Aug 03, 2017 Beware throwing that punch if you do not want a manslaughter conviction
As banal and even irritating as the admonition sounded when I was in public school, a person can avoid plenty of aggravation and heartache by always keeping his hands to himself, unless needed for self defense. George Ellis Brown, Jr., will be haunted for the rest of his life for not having followed that admonition, as he now stands convicted of involuntary manslaughter as a result of throwing a man to the ground so violently that his skull cracked so loud that is sounded like a coconut being split open. Brown v. Virginia, ___ Va. App. ___ (Aug. 1, 2017).
Brown was employed by a pharmacy to help keep order in the customer prescription pickup line to address such behavior as cutting in line. Granted, such a job is one that likely is not appreciated by most customers and might get tedious at best, unless of course one looks at the job as an opportunity to greet and engage with the customers, who include those who are grateful for the services provided by the pharmacists and their staff.
One of Brown’s job duties was in fact to keep his hands to himself. Clearly, cutting in line is uncouth and can cause commotion, but it will not dismantle modern civilization.
What did Brown do, then, when irritated by a customer with a heart condition who cut in line when his name was called, after having expressed mounting impatience waiting for the filling of his prescription? Brown acted aggressively from the get go, when diffusing the situation is usually the best initial approach to tense situations that do not present any physical threat.
Brown ended up putting the customer in a bear hug, and throwing the customer to the ground in a manner that prevented the sextugenarian victim from using his arms to break the fall. The customer’s head hit the hard floor so violently that other customers heard a crack during this horrifying situation that in quick order led to the victim’s death.

Saved entries =>
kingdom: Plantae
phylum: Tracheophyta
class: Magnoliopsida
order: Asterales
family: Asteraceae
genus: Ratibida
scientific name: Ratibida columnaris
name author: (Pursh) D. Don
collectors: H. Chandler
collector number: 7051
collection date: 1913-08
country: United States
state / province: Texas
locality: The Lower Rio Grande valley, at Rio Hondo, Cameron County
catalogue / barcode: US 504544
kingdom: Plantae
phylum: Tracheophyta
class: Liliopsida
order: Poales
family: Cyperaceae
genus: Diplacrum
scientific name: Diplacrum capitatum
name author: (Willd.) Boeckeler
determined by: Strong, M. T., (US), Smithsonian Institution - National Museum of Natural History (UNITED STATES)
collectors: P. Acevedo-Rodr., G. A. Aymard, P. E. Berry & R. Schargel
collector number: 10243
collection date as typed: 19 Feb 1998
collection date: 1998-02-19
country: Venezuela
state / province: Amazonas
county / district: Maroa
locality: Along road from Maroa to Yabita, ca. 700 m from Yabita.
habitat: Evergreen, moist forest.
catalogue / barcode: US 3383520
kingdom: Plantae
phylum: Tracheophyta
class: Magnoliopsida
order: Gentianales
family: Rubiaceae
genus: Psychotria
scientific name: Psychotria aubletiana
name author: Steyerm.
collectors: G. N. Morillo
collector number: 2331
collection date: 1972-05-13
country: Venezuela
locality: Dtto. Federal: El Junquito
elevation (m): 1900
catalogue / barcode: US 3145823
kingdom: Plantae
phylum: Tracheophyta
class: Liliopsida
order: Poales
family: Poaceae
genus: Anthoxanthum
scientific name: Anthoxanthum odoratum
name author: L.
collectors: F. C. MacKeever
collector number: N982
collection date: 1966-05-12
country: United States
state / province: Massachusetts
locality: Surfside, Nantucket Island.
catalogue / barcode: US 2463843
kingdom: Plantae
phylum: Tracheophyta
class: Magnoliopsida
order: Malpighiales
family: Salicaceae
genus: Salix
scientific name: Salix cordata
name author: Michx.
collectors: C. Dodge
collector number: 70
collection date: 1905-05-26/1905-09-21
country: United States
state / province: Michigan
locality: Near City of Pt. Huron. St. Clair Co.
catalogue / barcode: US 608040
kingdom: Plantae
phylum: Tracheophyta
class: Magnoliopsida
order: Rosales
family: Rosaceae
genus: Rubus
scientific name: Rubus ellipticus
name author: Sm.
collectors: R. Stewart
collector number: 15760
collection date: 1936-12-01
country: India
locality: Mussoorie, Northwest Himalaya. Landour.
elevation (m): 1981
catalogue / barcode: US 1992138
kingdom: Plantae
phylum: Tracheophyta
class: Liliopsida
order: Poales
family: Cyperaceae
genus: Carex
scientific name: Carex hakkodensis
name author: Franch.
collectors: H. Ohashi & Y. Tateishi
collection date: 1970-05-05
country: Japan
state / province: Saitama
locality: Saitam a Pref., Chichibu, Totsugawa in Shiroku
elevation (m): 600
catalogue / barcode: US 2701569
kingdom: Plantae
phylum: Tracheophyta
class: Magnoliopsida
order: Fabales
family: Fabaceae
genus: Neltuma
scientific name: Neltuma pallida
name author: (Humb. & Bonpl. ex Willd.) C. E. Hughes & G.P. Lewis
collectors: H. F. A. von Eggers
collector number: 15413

Work to be completed =>
Please reproduce the passage from the manslaughter conviction article starting with "What did Brown" and going on through "the victim’s death.".

Answer to the exercise =>
What did Brown do, then, when irritated by a customer with a heart condition who cut in line when his name was called, after having expressed mounting impatience waiting for the filling of his prescription? Brown acted aggressively from the get go, when diffusing the situation is usually the best initial approach to tense situations that do not present any physical threat.
Brown ended up putting the customer in a bear hug, and throwing the customer to the ground in a manner that prevented the sextugenarian victim from using his arms to break the fall. The customer’s head hit the hard floor so violently that other customers heard a crack during this horrifying situation that in quick order led to the victim’s death.